中国の8月の消費者物価指数(CPI)は、予想の0.2%下落を上回る0.4%の前年比下落を示した。一方、生産者物価指数(PPI)は予想通りの2.9%下落となった。

中国のCPI・PPI報告書の主なポイント

  • 8月のCPIは前年同月比0.4%下落し、市場予想の0.2%下落を下回った
  • コアCPIは前年比0.9%上昇し、2024年2月以来の最高水準に達した
  • 生産者物価は前年比2.9%下落し、予想通りだったが、3年連続でデフレ圏内に留まった
  • 食品価格は7月の-2.7%から8月は-4.3%へと下落幅が拡大した
  • 家電製品と衣類はそれぞれ4.6%、1.9%と顕著な価格上昇を示した

中国国家統計局インフレ報告(2025年8月)へのリンク

中国当局は総合CPIの下落を、主に前年比のベース効果と食品価格の下落に起因すると説明した。しかしアナリストは、耐久消費財のデフレが7月の3.5%から3.7%に拡大した点を指摘。これは2008年の金融危機時よりも深刻なデフレ圧力を示している。

コアインフレ率が0.9%に上昇したことは、需要刺激策の効果を反映している可能性があり、多少の励みとなる。ただし、2025年の中国の年間インフレ目標である約2%を依然として大きく下回っている。

消費者物価と生産者物価の双方で持続するデフレ圧力は、これまでの対策にもかかわらず内需の根本的な弱さを示しており、世界第2位の経済大国が直面する課題を浮き彫りにするとともに、北京による追加的な政策支援への期待を高めている。

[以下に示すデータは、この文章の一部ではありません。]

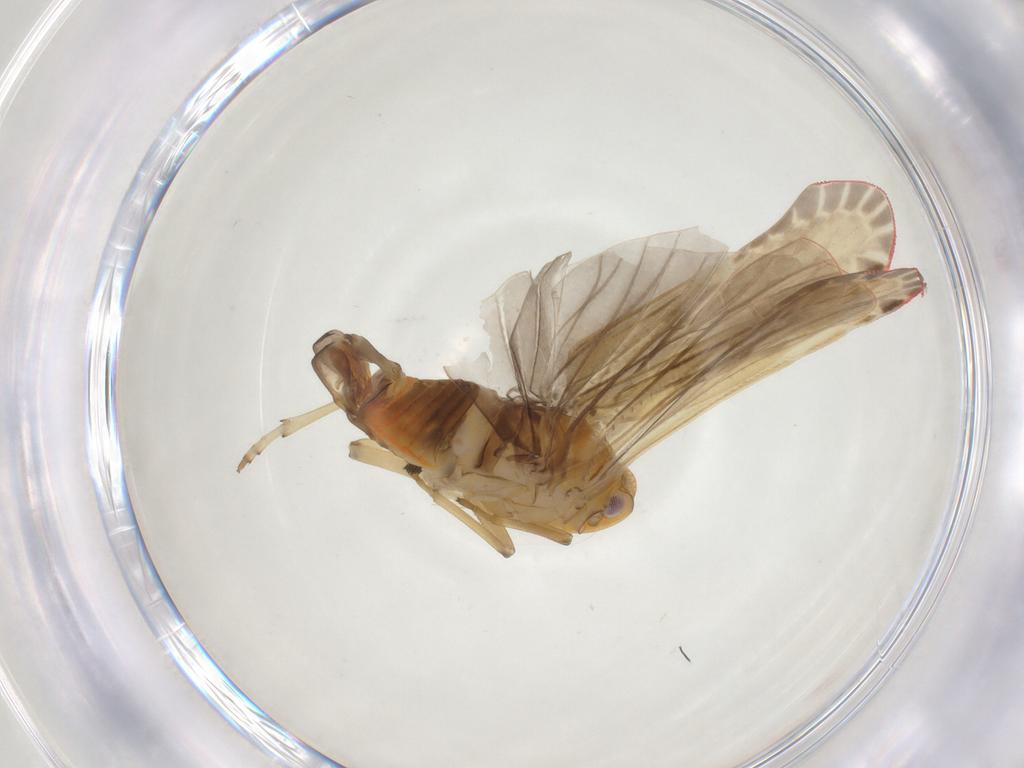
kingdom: Animalia
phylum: Arthropoda
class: Insecta
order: Hemiptera
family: Derbidae
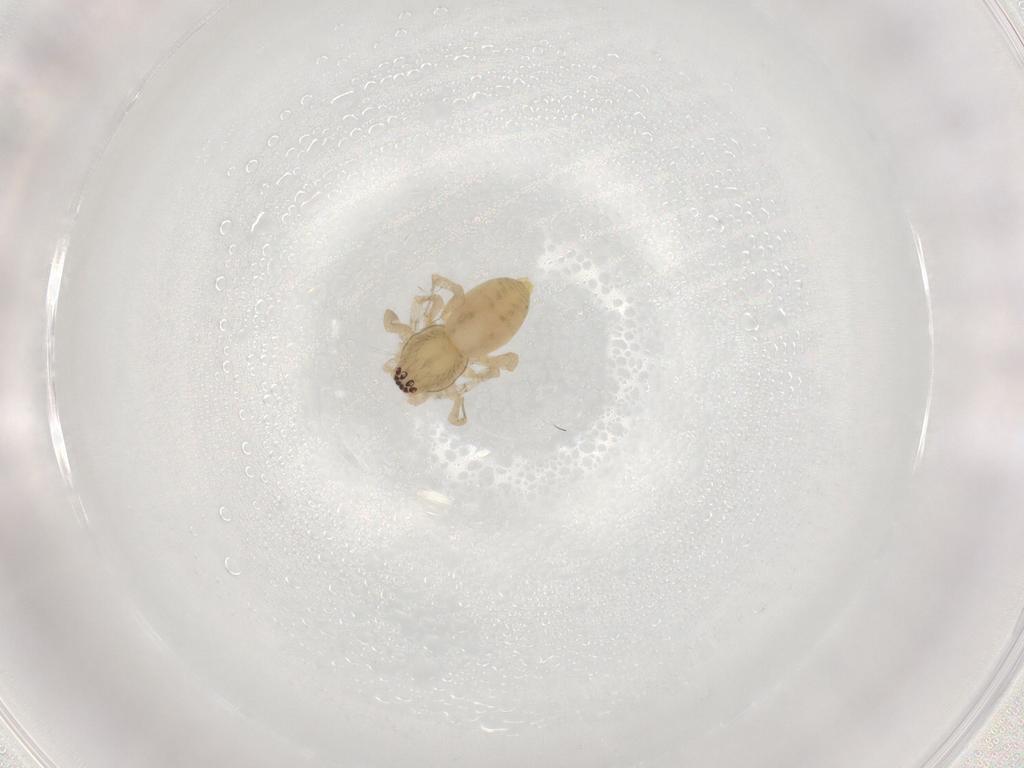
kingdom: Animalia
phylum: Arthropoda
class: Arachnida
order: Araneae
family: Anyphaenidae
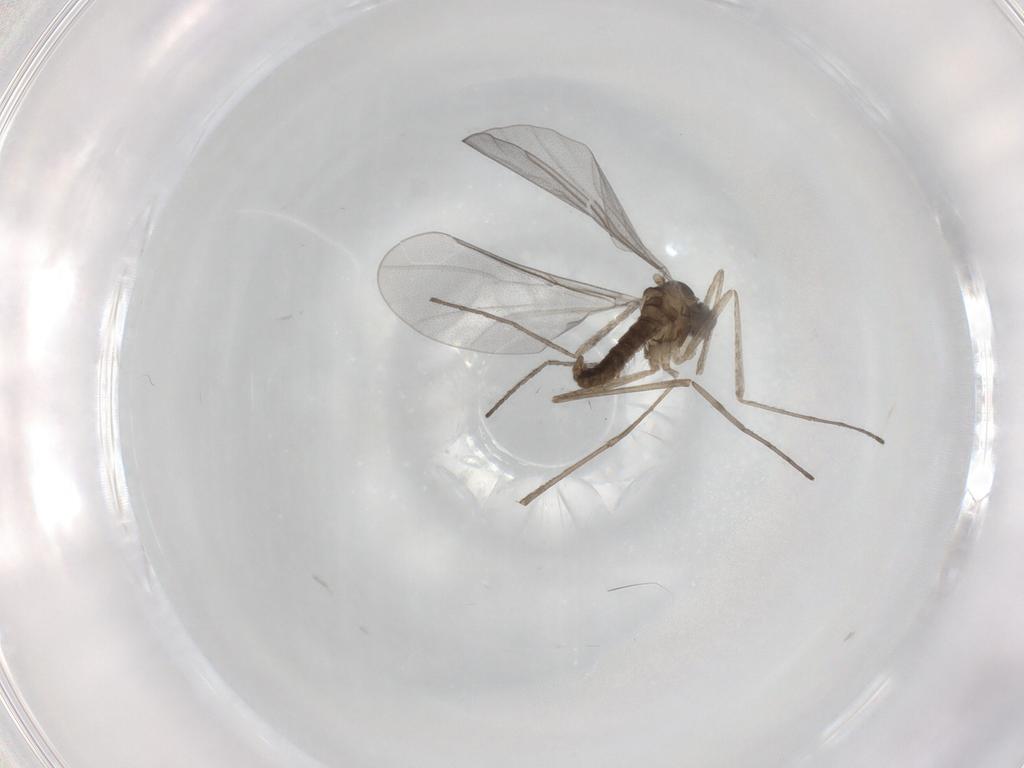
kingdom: Animalia
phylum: Arthropoda
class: Insecta
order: Diptera
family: Cecidomyiidae
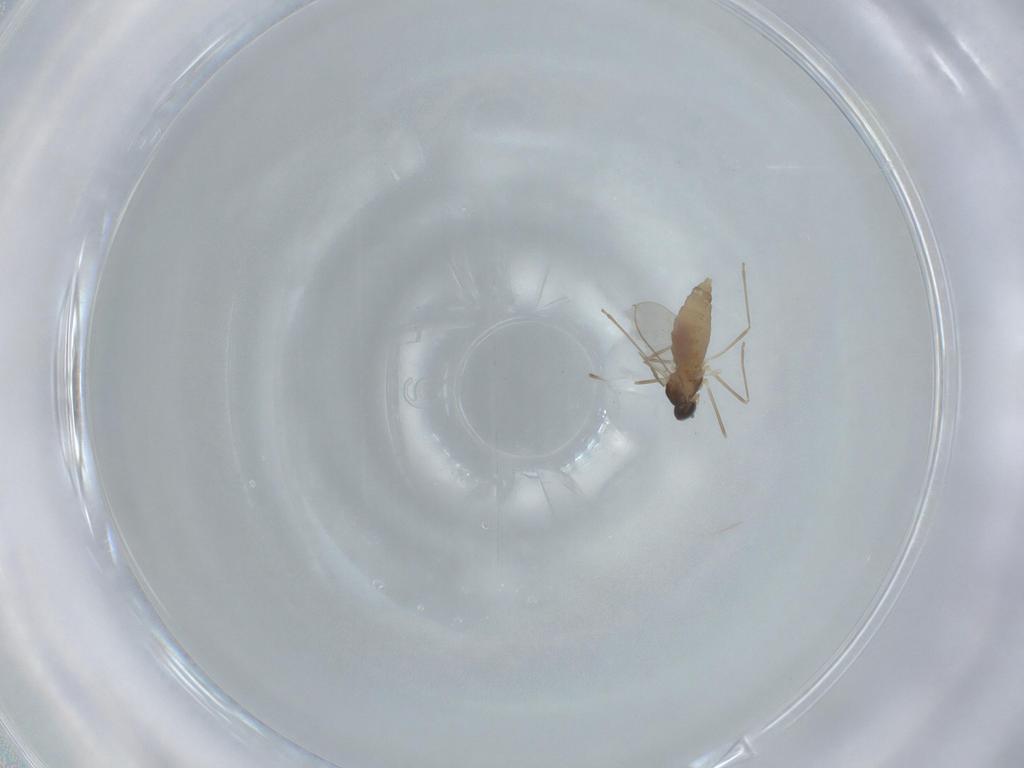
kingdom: Animalia
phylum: Arthropoda
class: Insecta
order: Diptera
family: Cecidomyiidae
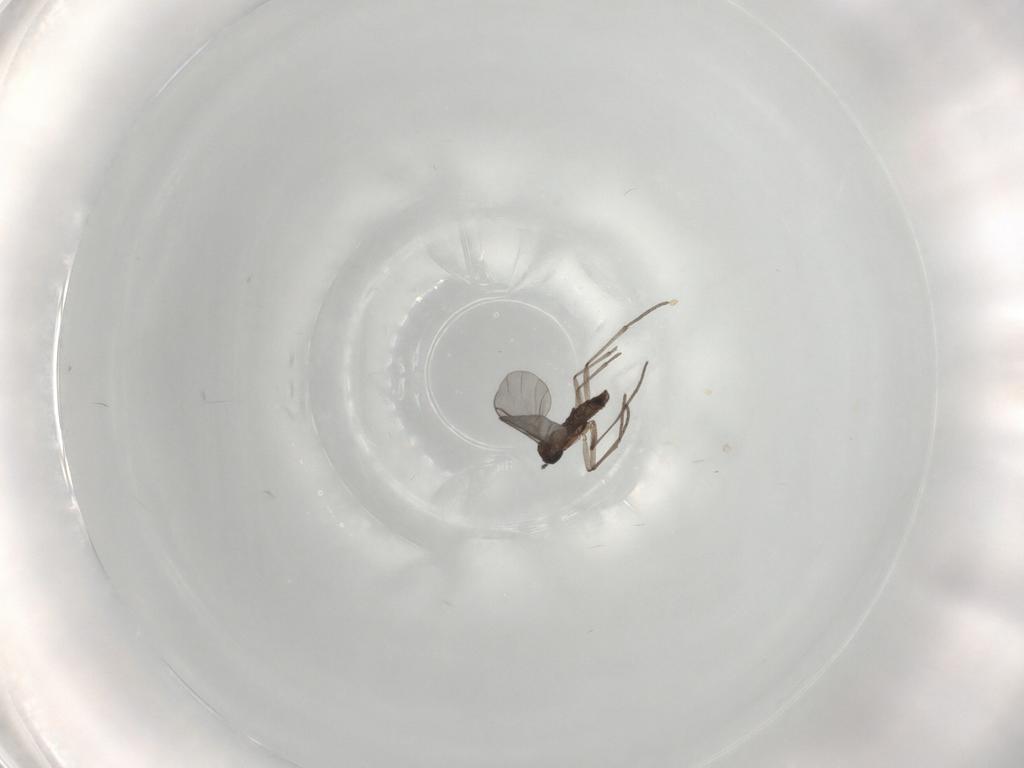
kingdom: Animalia
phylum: Arthropoda
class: Insecta
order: Diptera
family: Sciaridae
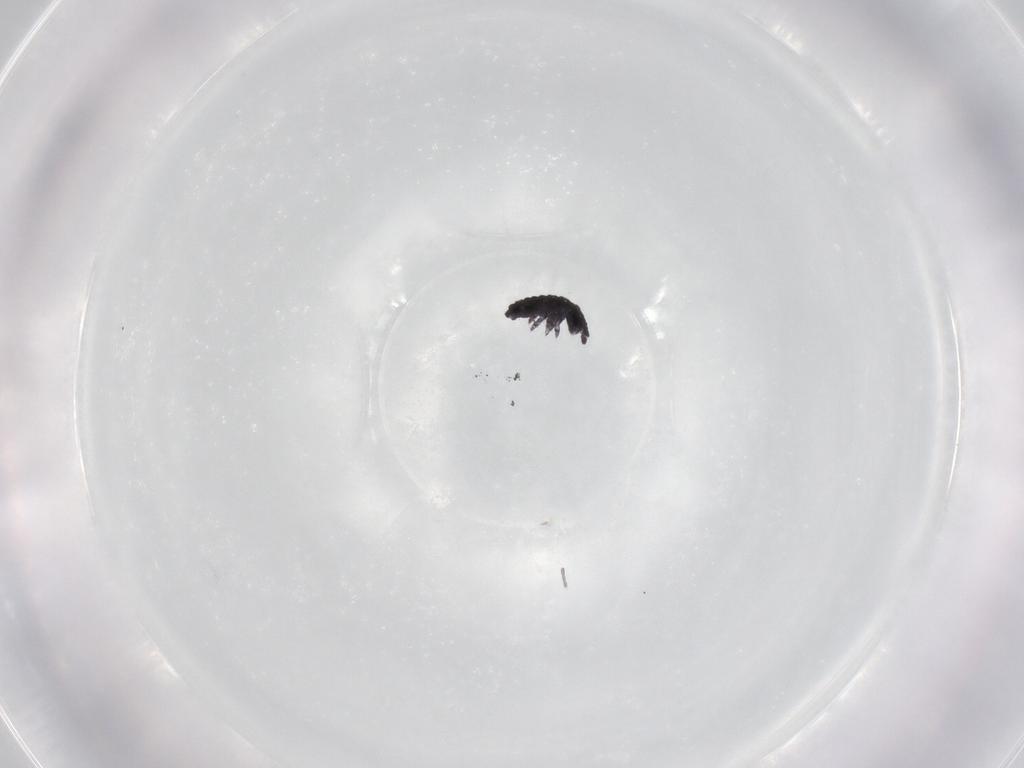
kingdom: Animalia
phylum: Arthropoda
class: Collembola
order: Poduromorpha
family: Hypogastruridae
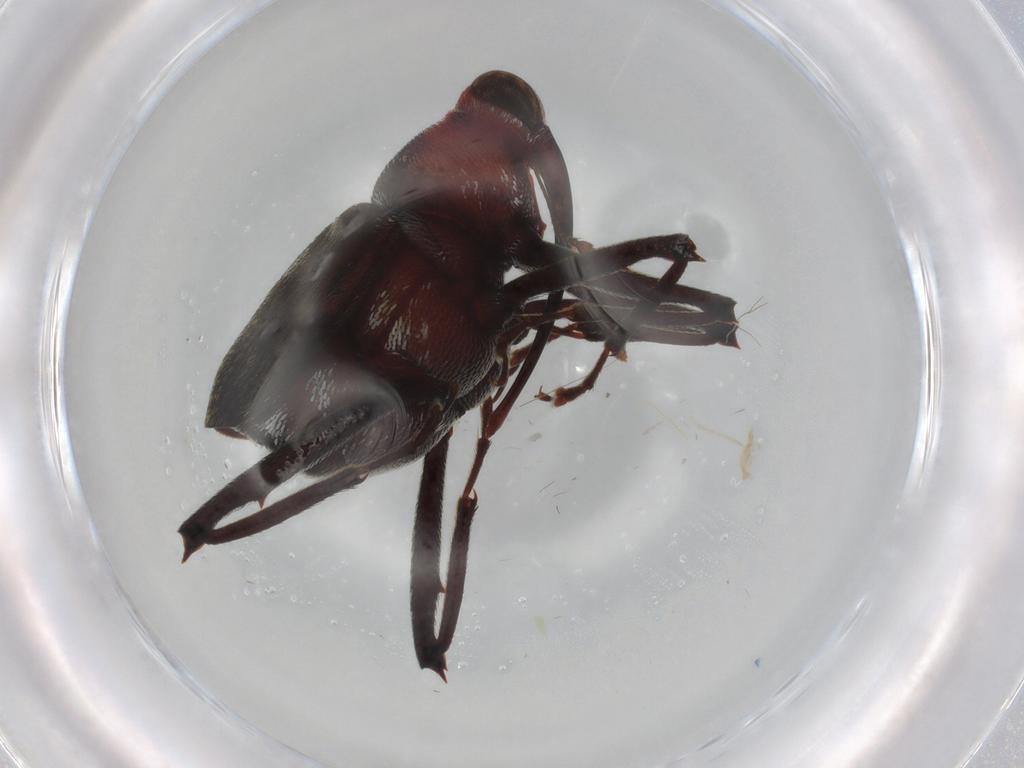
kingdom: Animalia
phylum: Arthropoda
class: Insecta
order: Coleoptera
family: Curculionidae
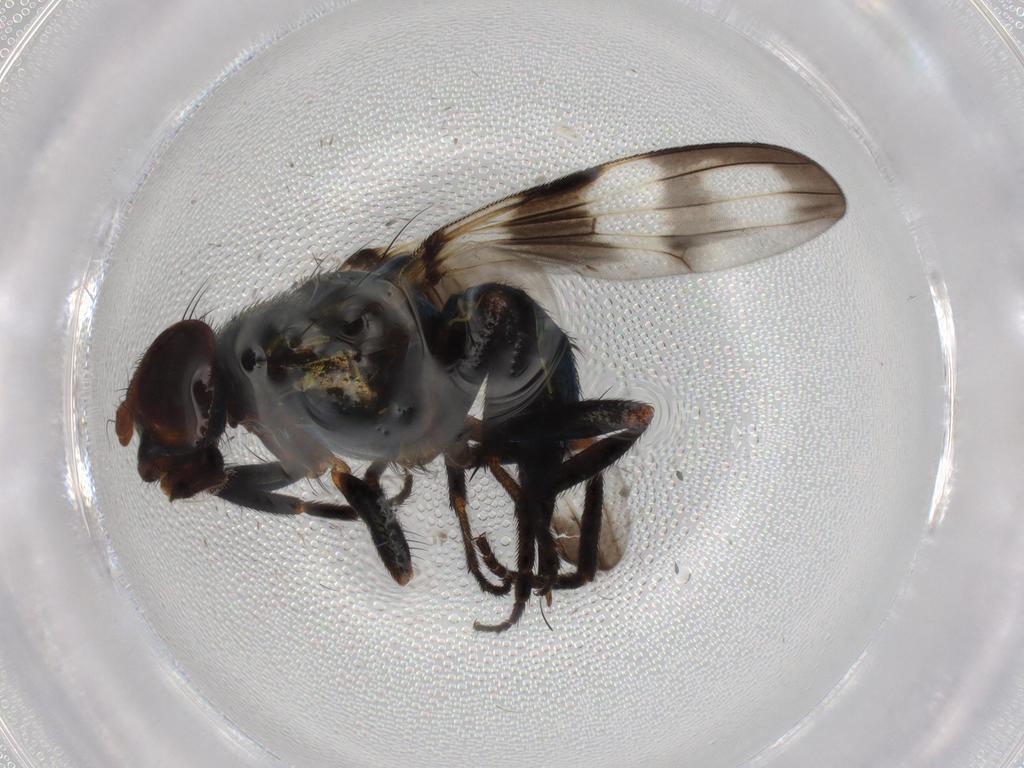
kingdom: Animalia
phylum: Arthropoda
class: Insecta
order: Diptera
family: Ulidiidae
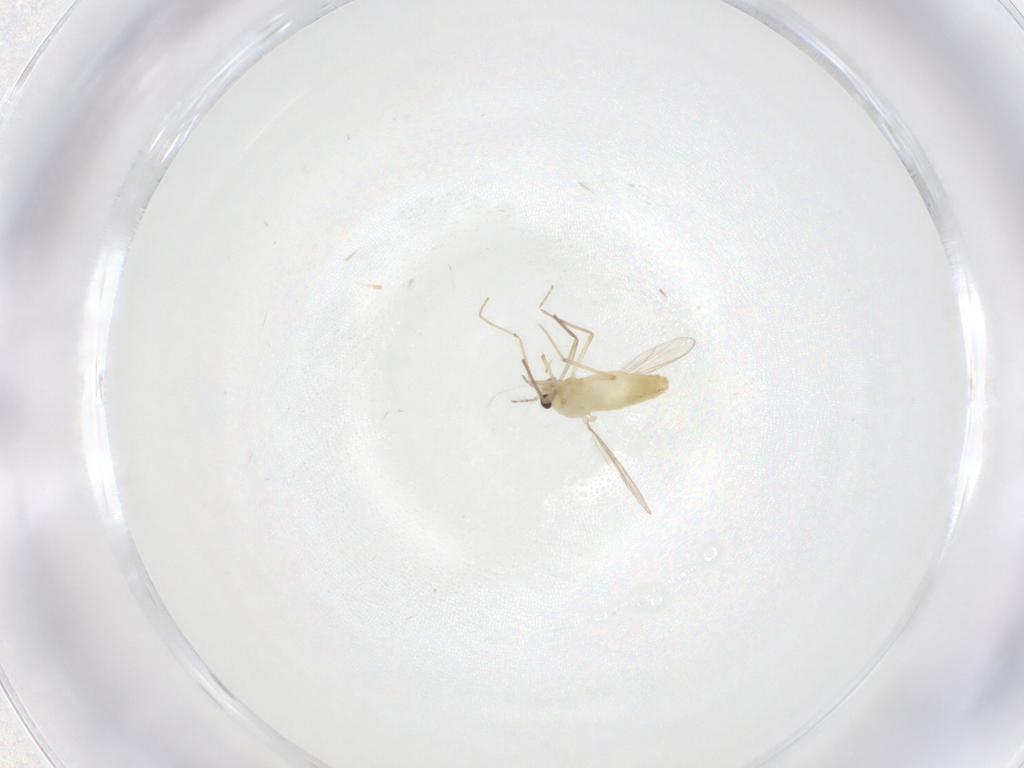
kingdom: Animalia
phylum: Arthropoda
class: Insecta
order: Diptera
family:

すでに複数の地方政府が、資金の急速な枯渇により消費者の下取りプログラムを一時停止しており、国内消費の刺激における課題が浮き彫りになっている。

市場の反応

豪ドル対主要通貨:5分足

Overlay of AUD vs. Major Currencies Chart by TradingView

AUD対主要通貨チャート(TradingView提供

アジア市場で既に緩やかな上昇トレンドを続けていた豪ドルは、予想を下回る中国消費者物価指数(CPI)の発表を受けて上昇ペースを加速した。この数値はデフレ回避のための追加刺激策を求める声に拍車をかけたと見られる。

主要通貨に対しAUDは急伸し、発表数時間後にはAUD/CADが0.35%上昇、AUD/JPYが0.33%上昇、AUD/USDが0.32%上昇した。